Java lambdas, stateless lambdas and parallel execution

Question

In trying to learn Java lambdas, I came across an article (listed below), where under a section on the limitations of the stream API, he states that: "Stateful lambdas are usually not a problem when executing sequentially, but when the stream execution is parallelized, it breaks". He then gives this code as an example of problems due to execution order:

List<String> ss = ...;
List<String> result = ...;

Stream<String> stream = ss.stream();

stream.map(s -> {
    synchronized (result) {
      if (result.size() < 10) {
        result.add(s);
      }
    }
})
.forEach(e -> { });

I can see how this would be non-deterministic if it were parallelized, but what I can't see is how you would fix this with stateless lambdas -- isn't there something inherently non-deterministic about adding things to a list in a parallel fashion. An example that a six year old in a hat could understand, perhaps in C#, would be much appreciated.

Link to original article http://blog.hartveld.com/2013/03/jdk-8-33-stream-api.html

Answer 1

I know where you are hinting at with your question, and I will do my best to explain.

Consider an input list consisting of 8 elements:

[1, 2, 3, 4, 5, 6, 7, 8]

And assume streams would parallellize it in the following way, in reality they do not, the exact process of parallellization is quite difficult to understand.
But for now, assume that they would divide the size by two until a two elements remain.

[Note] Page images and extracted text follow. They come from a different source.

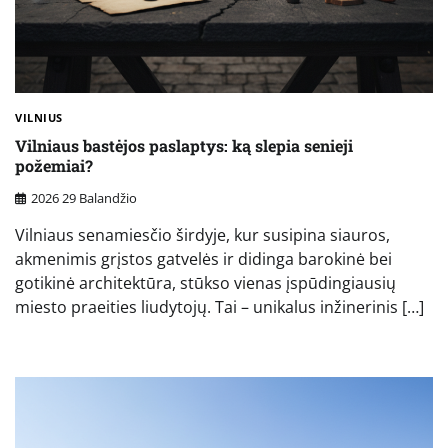
VILNIUS
Vilniaus bastėjos paslaptys: ką slepia senieji
požemiai?
2026 29 Balandžio
Vilniaus senamiesčio širdyje, kur susipina siauros,
akmenimis grįstos gatvelės ir didinga barokinė bei
gotikinė architektūra, stūkso vienas įspūdingiausių
miesto praeities liudytojų. Tai – unikalus inžinerinis […]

The branching division would look like this:

1. First division:

   [1, 2, 3, 4]
[5, 6, 7, 8]

2. Second division:

   [1, 2]
[3, 4]
[5, 6]
[7, 8]

Now we have four chunks that will (in our theory) be processed by four different threads, which have no knowledge of eachother.
This can indeed be fixed by synchronizing on some external resource, but then you lose the benefits of parallellization, so we need to assume that we do not synchronize, and when we do not synchronize, the other threads will not see what any other threads have done, so our result will be garbage.

Now onto the part of the question where you ask about statelessness, how could it then be processed in parallel correctly? How can you add elements that are processed in parallel in the correct order to a list?

First assume a simple mapping function where you map with the lambda i -> i + 10, and then print it with System.out::println in a foreach.

Now after the second division the following will occur:

[1, 2] -> [11, 12] -> { System.out.println(11); System.println(12); }
[3, 4] -> [13, 14] -> { System.out.println(13); System.println(14); }
[5, 6] -> [15, 16] -> { System.out.println(15); System.println(16); }
[7, 8] -> [17, 18] -> { System.out.println(17); System.println(18); }

There is no guarantee on the order apart from that all elements processed by the same thread (internal state, not to rely upon) get processed in order.

If you want to process them in order, then you need to use forEachOrdered, which will ensure that all threads operate in the correct order, and you do not lose too much of a parallellization benefit because of this as it applies only to the end state.

To see how you can add items parelllized to an list, take a look at this, by using the Collectors.toList(), which provides methods for:

• Creating a new list.
• Adding a value to the list.
• Merging two lists.

Now the following will happen after the second division:

For every four threads it will do the following (only showing one thread here):

1. We had [1, 2].
2. We map it to [11, 12].
3. We create an empty List<Integer>.
4. We add 11 to the list.
5. We add 12 to the list.

Now all threads have done this, and we have four lists of two elements.

Now the following merges occur in the specified order:

1. [11, 12] ++ [13, 14] = [11, 12, 13, 14]
2. [15, 16] ++ [17, 18] = [15, 16, 17, 18]
3. Finally [11, 12, 13, 14] ++ [15, 16, 17, 18] = [11, 12, 13, 14, 15, 16, 17, 18]

And thus the resulting list is in order and the mapping has been done in parallel. Now you should also be able to see why parallallization needs a higher minimum as just two items, as else the creation of the new lists and merging get too expensive.

I hope you understand now why stream operations should be stateless to get the full benefits of parallellization.